Cumhuriyet yazarı Işıl Özgentürk'ün, uzman çavuşun tecavüzüne uğrayarak intihar eden İpek Er üzerinden Batmanlı kadınlara ağır hakaretlerde bulunması ve intiharların en çok bu kentte olduğunu savunması gündemdeki yerini koruyor.

SDAM tarafından 2018 yılında hazırlanan "Nedenleri, Çeşitleri ve Çözüm Önerileri ile İntihar Olgusu" başlıklı rapor Batman'ın intiharlarda çok gerilerde olduğunu gösteriyor.

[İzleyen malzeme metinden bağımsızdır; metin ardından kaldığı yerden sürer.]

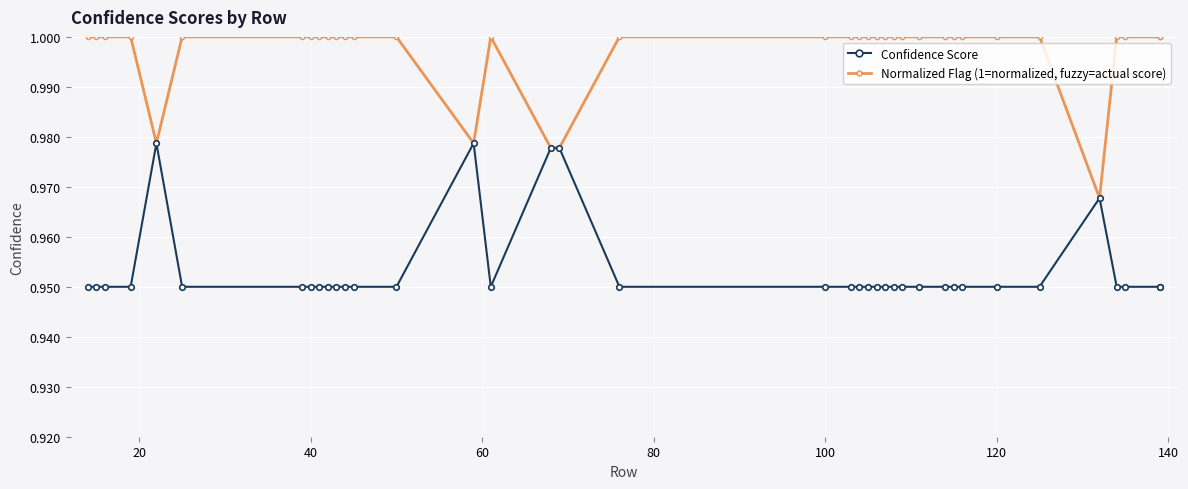

What are all the series names shown in the legend?

Confidence Score, Normalized Flag (1=normalized, fuzzy=actual score)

Raporda ayrıca Batman'da intihar vakaların çok olduğu algısının bilinçli bir şekilde oluşturulduğu, böylece kentin dindarlık olgusunun çarpıtılmak istendiğine dikkat çekiliyor.

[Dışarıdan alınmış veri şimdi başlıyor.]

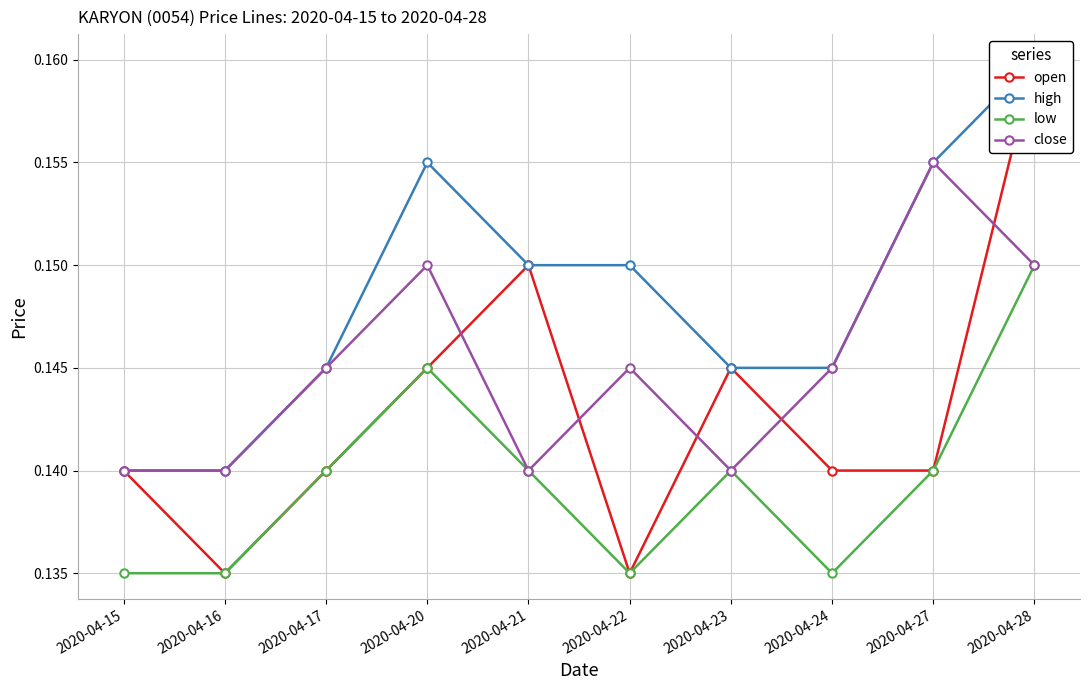

How many distinct data groups are displayed?

4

Raporda öne çıkan değerlendirmeler şöyle:

"Bölgedeki intihar vakalarına akademik çevreler ve diğer kurumlar geçmişte genellikle modernist bir bakış açısıyla yaklaşmışlardır. Klasik modernist yaklaşım içinde modernizm (çağdaşlaşma) idealleştirilirken bütün olumsuzluklar gibi intihar da geleneğe ve geçmişe ait olana yüklenmiştir. Geçmişte düzgün kayıtlar tutulmasa da intihar vakalarının oldukça az olduğu toplumsal hafızadan dolayı bilinen bir durumken bölgede intiharların çoğalması görülür bir tutarsızlıkla gelenekle ve hatta dindarlıkla ilişkilendirilmiştir.

İlgili tespit, makale ve haberlerde yanıltıcı diğer bir durum ise intihar edenlerin eğitim durumudur. İntihar edenlerin eğitimsizliği, gelenekle güçlü bir bağa sahip olmalarıyla özdeşleştirilmiştir. Oysa Bölgede 1985’ten sonra etkili olan sosyalist propaganda, 1999 yerel seçimlerinden sonra bölge belediyeleri tarafından açılan kurslar veya PKK’nin köy çalışmalarının köyden kente göçle birlikte şehirlerin etrafında kurulu yoksul semtlere taşınmasından sonra eğitimsiz kesim arasında daha çok etkili olmuş, bu semtlerde yaşayanlar sosyalist propagandanın daha çok etkisinde kalmıştır. Örgütün militanlarının aidiyeti ile ilgili yapılacak bir çalışma bunu ortaya koyabilecekken bu veriler özellikle gözlerden uzak tutulmuştur.

"Batman’ın dindarlığının konuşulduğu bir süreçte basın neredeyse bütün olarak Batman’daki kadın intiharlarına odaklanmıştır"

Bölgede modernizm adına sosyalizmin en geniş tabanı bulduğu il Tunceli’de intihar vakalarının bölge ortalamasının birkaç katı ve Türkiye ortalamasının da kimi yıllarda yaklaşık üç katı üzerinde olması gözlerden uzak tutulmuş, Batman gibi iller ön plana çıkarılmıştır. Özellikle 2000 yılından sonra Batman’ın dindarlığının konuşulduğu bir süreçte basın neredeyse bütün olarak Batman’daki kadın intiharlarına odaklanmıştır. Batman’daki kadın intiharlarının 1985’ten sonraki zorunlu göç vakası ile ilişkisi bile ancak satır aralarında verilmiştir. Yine intiharların modernleşme sürecindeki ve gelenekle bağı zayıf ailelerde de görüldüğü bilinmekle birlikte yanıltıcı fotoğraflar kullanılarak dindarlıkla ilişkilendirildiği ilgili medya haberlerinden anlaşılmıştır. Yarı resmi kurumlara hâkim sosyalist kimlikli kişiler, intiharların sosyalizme yönelen ailelerde ve onların gençlerinde yoğunlaştığını da gözlerden uzak tutmuşlar, konuyu modernist bir bakış açısıyla doğrudan dindarlık ve dindarlarla ilişkilendirmeye çalışmışlardır.

 2007-2013 yılları verilerine göre Doğu-Güneydoğu Anadolu, 4,04 kaba intihar hızıyla Türkiye’nin son dönemdeki en dindar bölgeleri arasında yer alan Doğu Karadeniz ve Doğu Marmara Bölgelerinden sonra kaba intihar hızının en düşük olduğu bölgedir.90 Ancak ilgili haberlerin, Bölgede bir kimlik değişimi meydana getirme projeleri gibi sebeplerle basına daha çok yansıması, Bölgede intihar sayısının Türkiye ortalamasının üzerinde olduğuna dair yanlış bir görüş oluşturmaktadır."